When you add all this up, the cost to subscribers comes down around $40 a month — comparable to DSL or cable connections. In addition, multiple devices can use the same subscription, unlike EV-DO services, which charge $60 to $80 a month for a single device. “That lines up with our personal expectations for Internet service,” adds Sergeant.
After hearing all this, I was ready to sign up. But it turns out I’ll have to wait.
Currently about 50 service providers worldwide use Navini’s equipment currently.
In the U.S., personal broadband service is only available in a few cities including New Orleans and Lubbock, TX, and will be available in Chicago and Washington D.C. by year end.
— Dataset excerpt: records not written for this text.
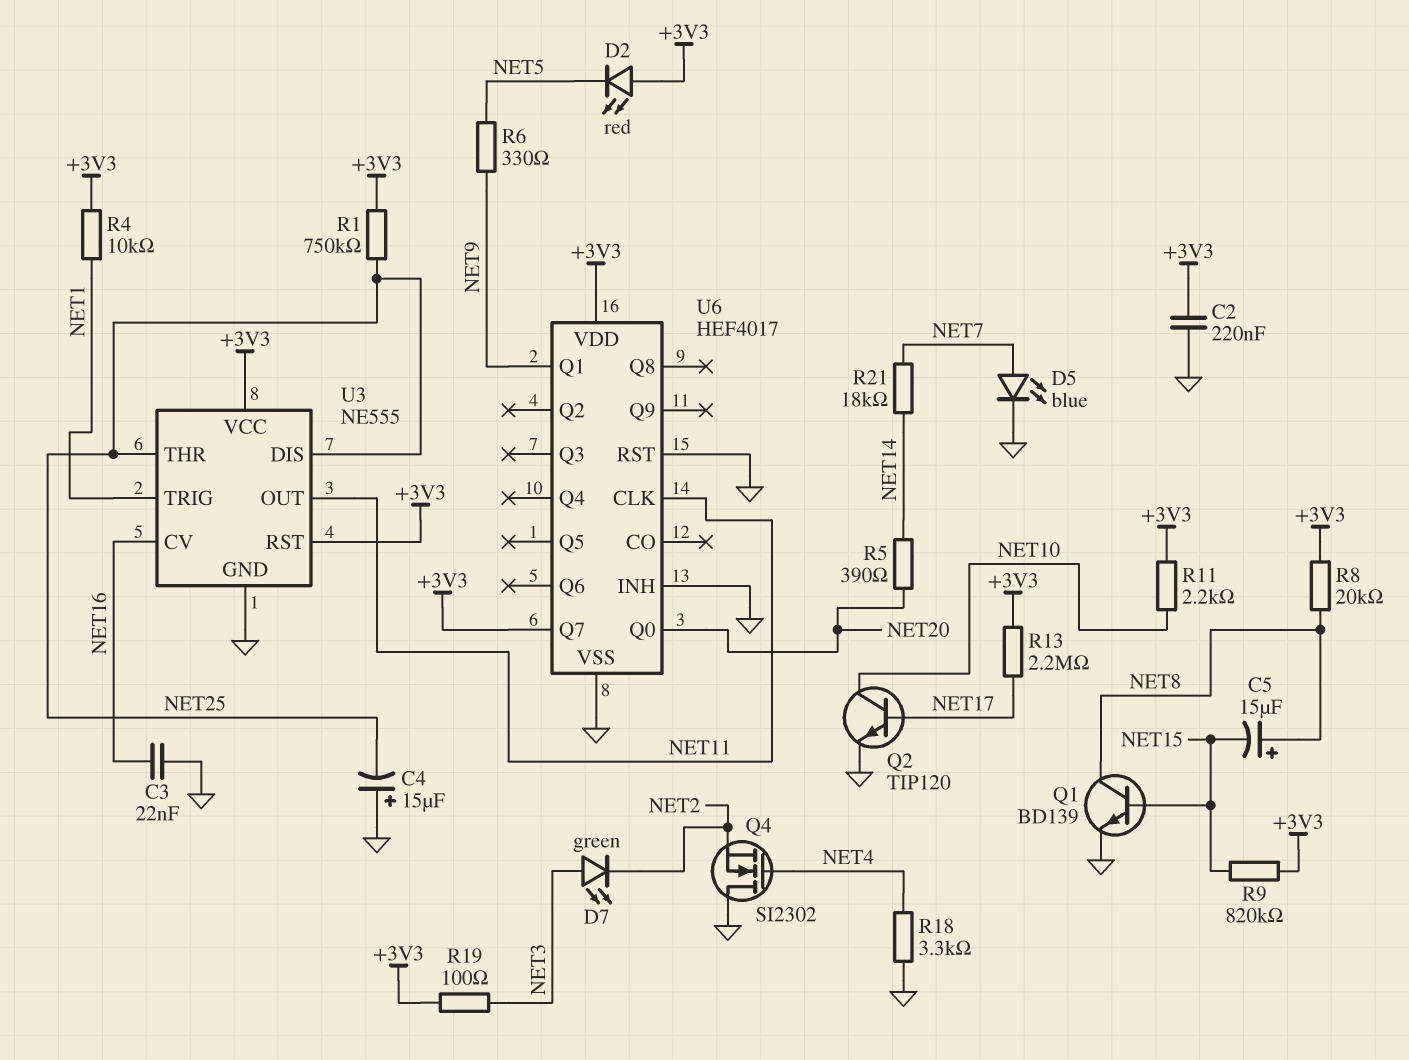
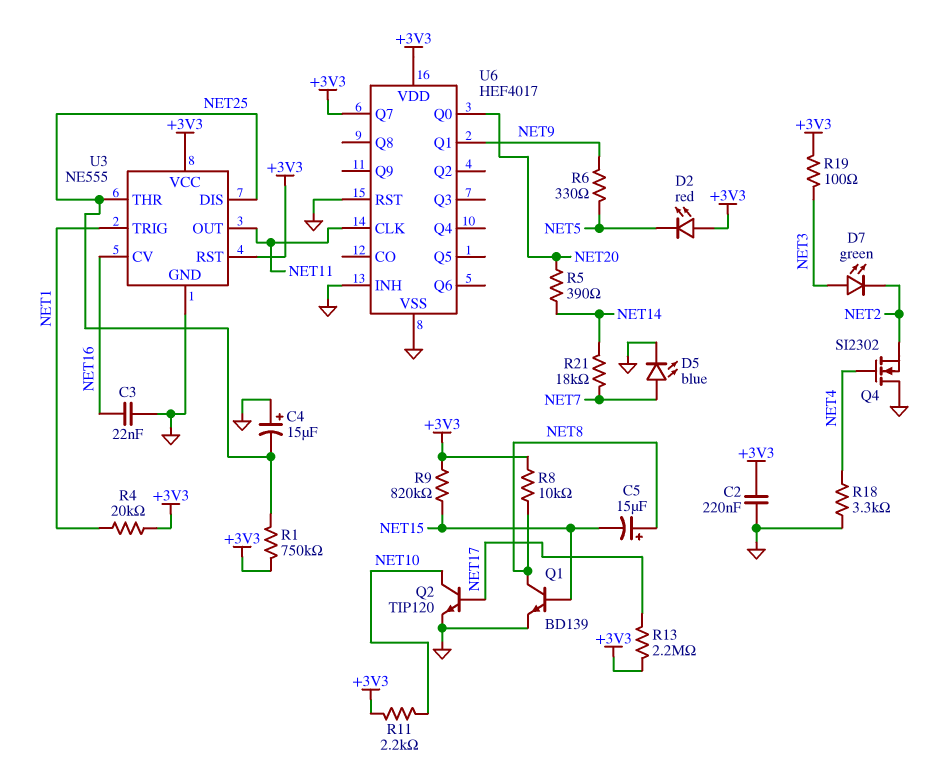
R4: 10k (+3V3, NET1) -> 20k (+3V3, NET1)
R8: 20k (+3V3, NET8) -> 10k (+3V3, NET8)

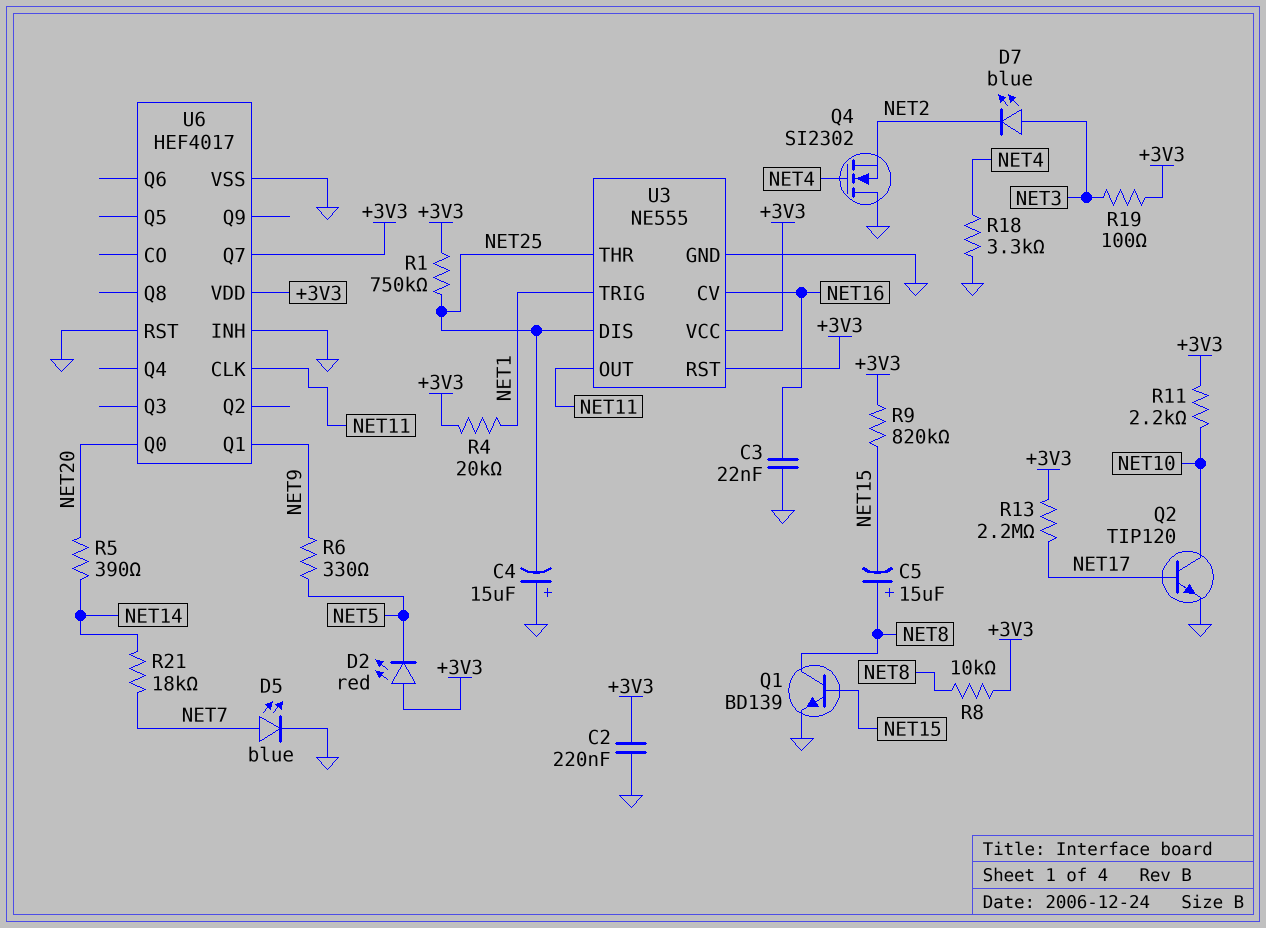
D7: LED green (A NET3, K NET2) -> LED blue (A NET3, K NET2)

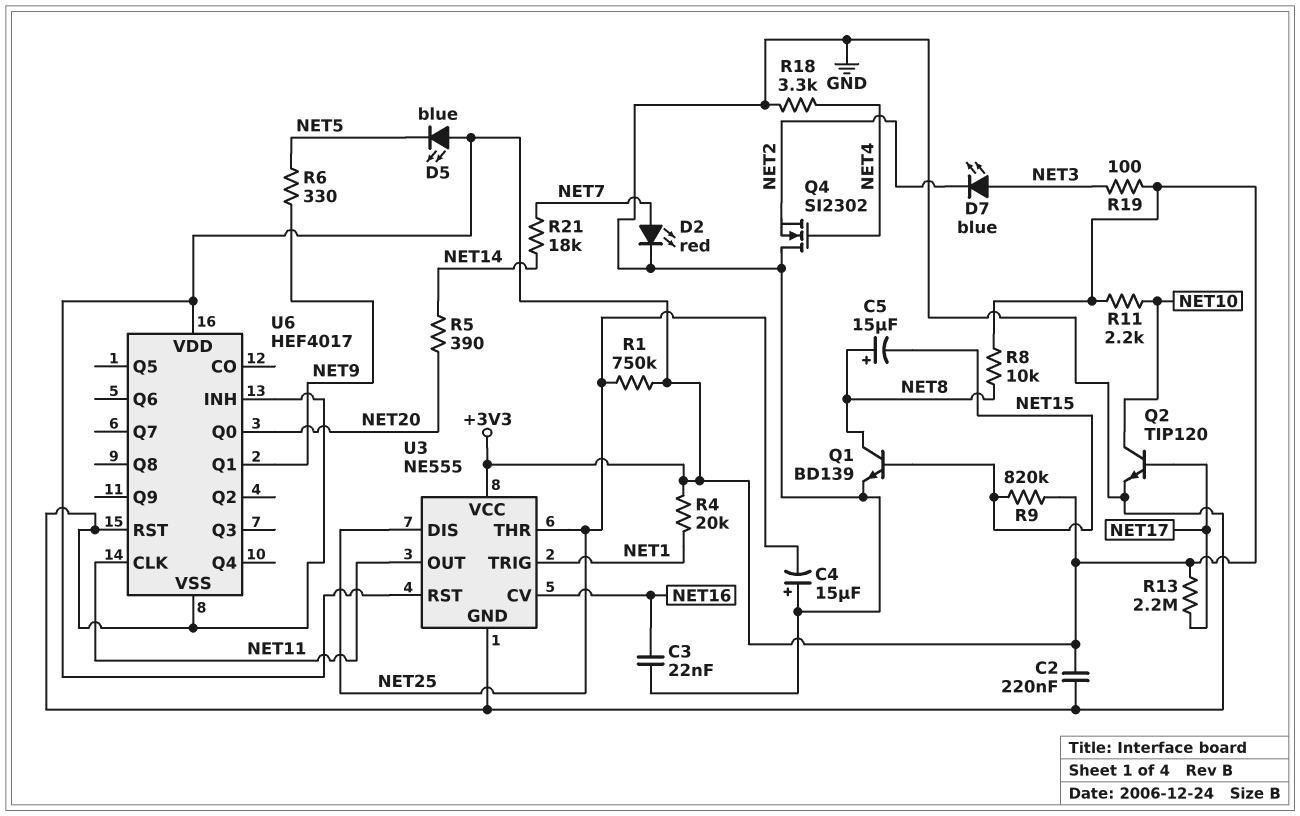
D2: LED red (A +3V3, K NET5) -> LED red (A NET7, K GND)
D5: LED blue (A NET7, K GND) -> LED blue (A +3V3, K NET5)
U6 pin Q7: +3V3 -> none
In 2008, Sergeant expects Dallas, Denver and San Francisco to join the party, but ubiquitous service is probably two to four years away.
One city that is deploying mobile WiMax on a large scale is Sydney, Australia. Navini customer Unwired Australia is the city’s number one broadband service in terms of net additions, according to Sergeant. “With students and under-35s it’s by far the biggest,” he says. “It’s the same people who don’t have landlines, just cell.”
Maybe I should move to Australia. It might be cheaper than paying all those $9 connection charges to T-Mobile.